“The art of losing isn’t hard to master,” wrote poet Elizabeth Bishop. “Lose something every day.” Chicago just lost two beaches, Brazil 17.5 million acres of rainforest, Australia close to a billion animals, Iceland a glacier named Okjökull. And these are the tallies we are keeping. The world of C.A. Johnson’s “Thirst,” where scarcity, civil war, bombs, looting, gangs and starvation result in a deeply imperfect peace “willed” by the man who controls the supply of water, is not unimaginable. It is practically here.
The play begins in the woods, where our future looks like another version of our past. A woman, Samira (Tracie Taylor), lives with a child, Kalil (Saniyah As-Salaam), and her partner, Greta (Laura Resinger), who does construction in exchange for food. Their conditions are simple, and they are scraping by a little better than most. They even have a few months of provisions tucked away. But where the Well-Man—also referred to by people who knew him before the war as Terrance (Gregory J. Fields)—decides who drinks and who doesn’t, the pressure to survive builds up fast. Plus Terrance is Samira’s hotheaded ex-husband, Greta is white, and Terrance has built his power on the idea that “these white bastards gone pay what they owe.”
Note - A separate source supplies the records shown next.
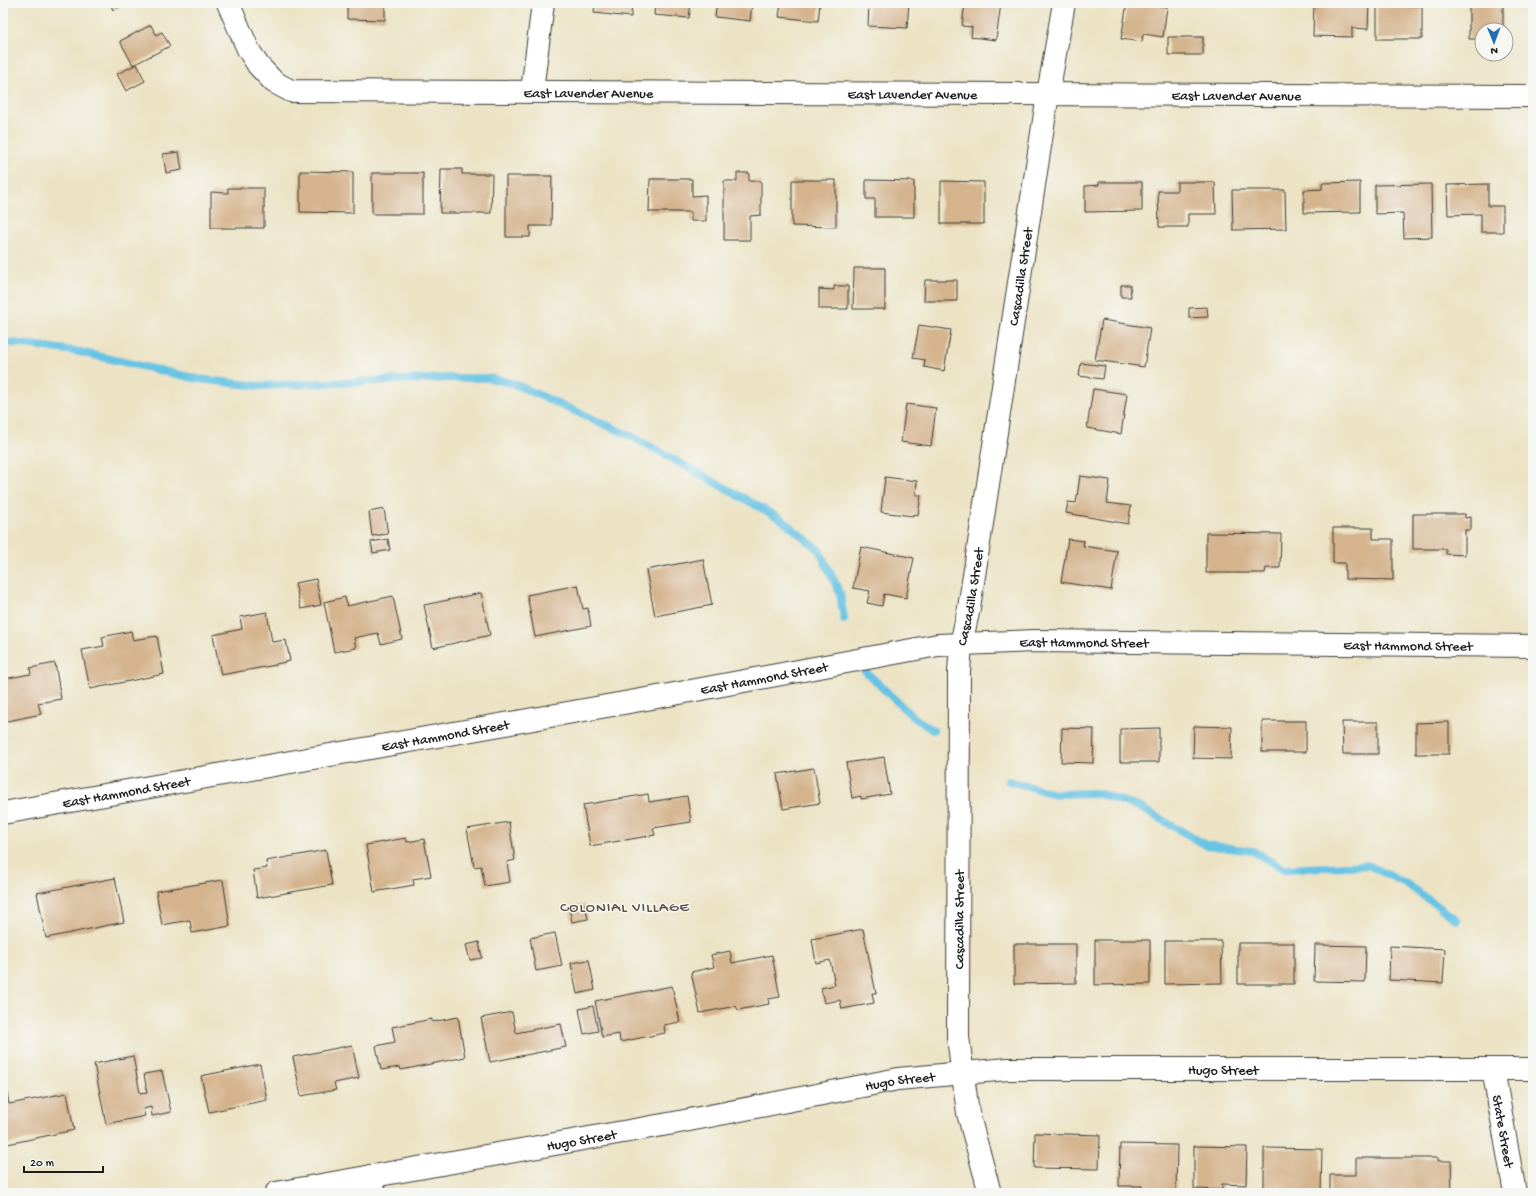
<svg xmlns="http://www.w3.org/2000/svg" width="1536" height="1196" font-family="'Gochi Hand',sans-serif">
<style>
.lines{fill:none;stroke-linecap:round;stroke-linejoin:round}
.stream{stroke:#66c3e4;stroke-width:8}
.building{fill:#d4b38d}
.minor-casing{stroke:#3b3a35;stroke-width:24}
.minor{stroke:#fff;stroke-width:22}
.labels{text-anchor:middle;stroke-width:3;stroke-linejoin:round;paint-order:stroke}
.street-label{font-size:14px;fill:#1c1c1c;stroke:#f6f6f2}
.neighbourhood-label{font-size:15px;letter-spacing:1px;fill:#5c5144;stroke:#f6f6f2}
</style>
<rect width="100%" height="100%" fill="#f6f6f2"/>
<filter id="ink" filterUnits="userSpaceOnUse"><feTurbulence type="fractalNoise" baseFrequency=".025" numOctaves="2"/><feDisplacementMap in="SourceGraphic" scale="8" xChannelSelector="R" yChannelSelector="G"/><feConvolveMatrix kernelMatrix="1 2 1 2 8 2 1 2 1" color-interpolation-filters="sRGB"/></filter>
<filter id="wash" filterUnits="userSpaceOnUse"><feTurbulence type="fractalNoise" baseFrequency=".012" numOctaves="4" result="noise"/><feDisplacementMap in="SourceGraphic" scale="16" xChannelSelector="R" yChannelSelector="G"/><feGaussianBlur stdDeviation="0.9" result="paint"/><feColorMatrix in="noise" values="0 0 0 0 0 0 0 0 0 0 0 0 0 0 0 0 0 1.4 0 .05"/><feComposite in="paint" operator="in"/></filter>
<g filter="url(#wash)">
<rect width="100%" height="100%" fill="#ece3c4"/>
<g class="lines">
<path class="stream" d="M3,342L32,345L80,352L198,379L258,386L451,378H488L512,383L633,437L781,519L819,550L840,593L844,619
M865,671L913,717L933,730
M1009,781L1055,794L1098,793L1141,808L1206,845L1253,851L1284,869L1368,865L1407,884L1457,920"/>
</g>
<g id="blocks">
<path class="building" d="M110,3H128L113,10Z
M347,3H385V20L347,19Z
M595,3H632L631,17L594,13Z
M655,3H691L689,18L654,15Z
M717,3H752L750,21L715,17Z
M781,3H820L818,21L779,17Z
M869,3H909L907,28L868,26Z
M965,3H1001L996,40L971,37L972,27L962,26Z
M1127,3H1160L1159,6L1167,7L1163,37L1143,34L1142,42L1121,39Z
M1314,3H1369L1368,29L1352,28V37L1313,36Z
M1469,3H1503V30H1482V39H1469Z
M1377,6H1422V39H1377Z
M151,25L156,35L162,32L170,46L133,65L120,41Z
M1168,37H1203V55H1168Z
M137,64L145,81L126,91L117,74Z
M179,152L182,170L166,173L163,154Z
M441,169H462V174H492L491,213H440Z
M300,171L353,172V213L300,212Z
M372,173H423V214H372Z
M737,173H749V181H761V215L750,216V240H724V181H737Z
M506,176H552L551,226H530V237H506Z
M650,179H692V196L706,195V221H691V212H649Z
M792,180H836V227L792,226Z
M866,180L914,181V217H875V199H866Z
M941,181L984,182V224H941Z
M1099,182H1142V211L1085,212V186L1099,185Z
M1177,182H1215L1216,214H1188V227H1159L1158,191H1177Z
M1360,182V212L1304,213V190L1322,189V183Z
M1431,184L1432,237L1404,238L1403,213L1375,214V185Z
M1488,184V206H1503V232H1481V214L1448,215L1447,185Z
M228,188H264V228H211V192L228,193Z
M1232,190H1285L1286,229L1233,230Z
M854,268H885V309H853Z
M925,280H957V301H924Z
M1121,285H1130L1131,297H1121Z
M834,286H848V309H819V289L834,290Z
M1207,307L1208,317L1189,318V308Z
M1102,320L1150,328L1144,367L1095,360Z
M919,325L951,330L944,371L924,367L925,360L913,358Z
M1081,363L1105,366L1103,379L1079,376Z
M1093,389L1127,394L1121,434L1087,428Z
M906,404L936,408L931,446L901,442Z
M1080,476L1110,480L1107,503L1131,506L1128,524L1066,513L1068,502L1076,503Z
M885,477L917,481L916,495H921L918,515L913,514V516L881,512Z
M384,509L388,534L372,536L369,512Z
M1413,514H1465V518L1471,517V530H1465V555L1446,554V549H1413Z
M1333,528H1373V539H1393V580L1345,579V563H1333Z
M1206,533L1281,534L1280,568H1266L1265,573H1206Z
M388,539L390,550L373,553L371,542Z
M1068,539L1084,541L1083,546L1117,551L1111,590L1061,582Z
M861,547L914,558L906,598L884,594L882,606L867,603L870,591L853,588Z
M703,559L712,605L655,616L646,570Z
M316,579L321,605L301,609L295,583Z
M578,585L583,609L588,608L591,626L535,637L527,595Z
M481,593L490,635L433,648L424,605Z
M393,596L402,639L381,644L378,633L354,638L356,648L334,652L324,602L345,597L347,606Z
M267,612L272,642L286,640L290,661L276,664V665L221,675L213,635L242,629L240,617Z
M131,631L133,640L157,636L164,674L90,689L82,650L104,646L102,637Z
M55,663L61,699L38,703L41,714L3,722V679L31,674L30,668Z
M1262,721H1306V752H1262Z
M1342,722H1378V754H1343Z
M1449,722V754H1416V723Z
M1194,726L1232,727L1231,759L1193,758Z
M1062,728L1094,729L1093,763L1061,762Z
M1159,728V762H1120V729Z
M884,757L890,794L861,799V796L852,798L846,763Z
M814,768L820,803L783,809L777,774Z
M648,794L649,802L687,796L691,822L653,828L655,835L590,846L583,805Z
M509,822L515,860L507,862L510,882L485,886L481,866L474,867L467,829Z
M406,838L407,842L424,839L431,876L413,879L414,885L374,892L366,845Z
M326,850L332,885L257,898L253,870L267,868L266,861Z
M115,878L124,922L46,938L37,893Z
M223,880L230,926L192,933L190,920L162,925L156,891Z
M585,904L588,919L572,922L569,907Z
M863,929L876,993H872L874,1003L842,1009L840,1000L824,1003L821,988L835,985L830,960L816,963L812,939Z
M555,933L562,966L536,971L530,938Z
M1095,940H1150V984L1095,985Z
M1165,941H1221L1222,983L1165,984Z
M479,942L482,958L470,960L466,945Z
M1238,943H1294V984H1238Z
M1014,944H1076V983L1014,984Z
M1315,945L1366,946L1365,982L1314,981Z
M1390,946L1445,949L1443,983L1389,980Z
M730,951L732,963L772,955L780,997L768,999L769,1004L738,1010L736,1006L700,1013L691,972L714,967L711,955Z
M589,960L595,990L577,994L571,963Z
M672,986L680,1022L664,1025L665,1033L620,1042L619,1034L602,1037L595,1001Z
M593,1006L598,1031L584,1034L579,1009Z
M512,1012L516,1033L561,1024L566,1047L490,1062L481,1018Z
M458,1017L465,1057L401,1070L400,1067L381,1070L376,1046L395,1042L392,1027L432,1019V1022Z
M352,1045L359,1078L334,1083L336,1090L301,1096L293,1057Z
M133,1056L140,1093L147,1092L144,1074L162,1071L171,1112L152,1116L151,1107L143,1109L145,1116L106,1124L94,1064Z
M260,1064L267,1100L209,1112L201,1076Z
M5,1080L9,1104L67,1093L74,1130L3,1145V1081Z
M1035,1133L1100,1135L1099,1169L1034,1168Z
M1120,1144L1177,1145L1176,1193H1142V1186H1119Z
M1194,1146L1247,1147L1246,1185L1222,1184V1190L1194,1189Z
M1264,1148L1322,1149L1321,1193H1264Z
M1356,1158H1438V1161H1451L1452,1193H1330V1175H1356Z"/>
</g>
</g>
<g filter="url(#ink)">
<use href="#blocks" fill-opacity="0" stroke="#3b3a35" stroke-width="1"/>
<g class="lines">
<defs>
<g id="minor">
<path id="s1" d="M228,3L248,49L258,65L274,82L291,91L1533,96"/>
<path d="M532,91L543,3"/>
<path id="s2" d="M3,813L669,695L938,645L1034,641L1533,646"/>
<path id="s3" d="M1493,1069L1515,1193"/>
<path d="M370,1176L375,1193"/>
<path id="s4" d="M276,1193L674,1123L898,1079L1008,1069H1533"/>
<path id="s5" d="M990,1193L968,1113L958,1037L959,672L961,644L969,608L1048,94L1064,3"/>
</g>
</defs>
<use href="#minor" class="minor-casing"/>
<use href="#minor" class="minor"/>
</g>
</g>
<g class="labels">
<g class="street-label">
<text dy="5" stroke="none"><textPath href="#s1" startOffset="409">East Lavender Avenue</textPath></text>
<text dy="5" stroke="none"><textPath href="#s1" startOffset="733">East Lavender Avenue</textPath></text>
<text dy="5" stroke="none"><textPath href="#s1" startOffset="1057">East Lavender Avenue</textPath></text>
<text dy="5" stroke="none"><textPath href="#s5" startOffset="925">Cascadilla Street</textPath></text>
<text dy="5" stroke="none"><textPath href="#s5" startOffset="601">Cascadilla Street</textPath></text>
<text dy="5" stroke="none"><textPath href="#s2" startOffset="1096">East Hammond Street</textPath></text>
<text dy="5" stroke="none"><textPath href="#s2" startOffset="1420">East Hammond Street</textPath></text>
<text dy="5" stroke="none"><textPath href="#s2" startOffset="773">East Hammond Street</textPath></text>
<text dy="5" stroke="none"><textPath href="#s2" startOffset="449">East Hammond Street</textPath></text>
<text dy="5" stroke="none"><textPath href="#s2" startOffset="125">East Hammond Street</textPath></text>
<text dy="5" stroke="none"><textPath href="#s5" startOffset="277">Cascadilla Street</textPath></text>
<text dy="5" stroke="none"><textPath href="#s4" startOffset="958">Hugo Street</textPath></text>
<text dy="5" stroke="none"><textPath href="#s4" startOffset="634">Hugo Street</textPath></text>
<text dy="5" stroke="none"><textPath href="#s3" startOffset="63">State Street</textPath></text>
<text dy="5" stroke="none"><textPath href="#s4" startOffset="310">Hugo Street</textPath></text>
</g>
<g class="neighbourhood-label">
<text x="625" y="911">COLONIAL VILLAGE</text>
</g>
</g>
<rect width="1536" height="1196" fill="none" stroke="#f6f6f2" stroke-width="16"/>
<g transform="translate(1494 42) rotate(179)"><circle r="19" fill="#f6f6f2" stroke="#9f9f9c"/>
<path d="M0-3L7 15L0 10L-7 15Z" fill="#1f6fb2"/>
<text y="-6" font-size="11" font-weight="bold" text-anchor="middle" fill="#1c1c1c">N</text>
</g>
<path d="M24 1166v6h79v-6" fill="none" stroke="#1c1c1c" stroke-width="2"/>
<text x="30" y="1166" font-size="12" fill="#1c1c1c" stroke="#f6f6f2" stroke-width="3" paint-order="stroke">20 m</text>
</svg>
Despite the fact that he has named himself king and has the brute force and firearms to ensure that peace continues on his terms, Terrance fixates on getting his woman back. The situation comes to a head when he cuts off their water to force Samira to meet him, instead drawing a pistol-waving Greta to his compound. The hullabaloo brings out the worst in everyone.
“Thirst” presents an allegory relevant to our time with dialogue and human foibles that look familiar to anyone who has lived a minute in our country. The moral of the work—which seems to have more to do with gender than race but could just as easily have been told without the ornaments of either—is something like: presented with unthinkable loss, we have the options to love, unite and create or hate, divide and destroy. However, the play only works if you try not to think too hard about how these women could be living in verdant woods yet dependent on a man with (apparently) the only functioning well in America. As the voices of reason, Taylor and Johnard Washington (as Terrance’s brother Bankhead) give especially nuanced performances. But the real and unanswerable question for them (and possibly us) is: why must those who know better always fall for the flash and dash of the militant, macho types? (Irene Hsiao)
Strawdog Theatre Company, 1802 West Berenice, strawdog.org, $26-$55. Through February 15.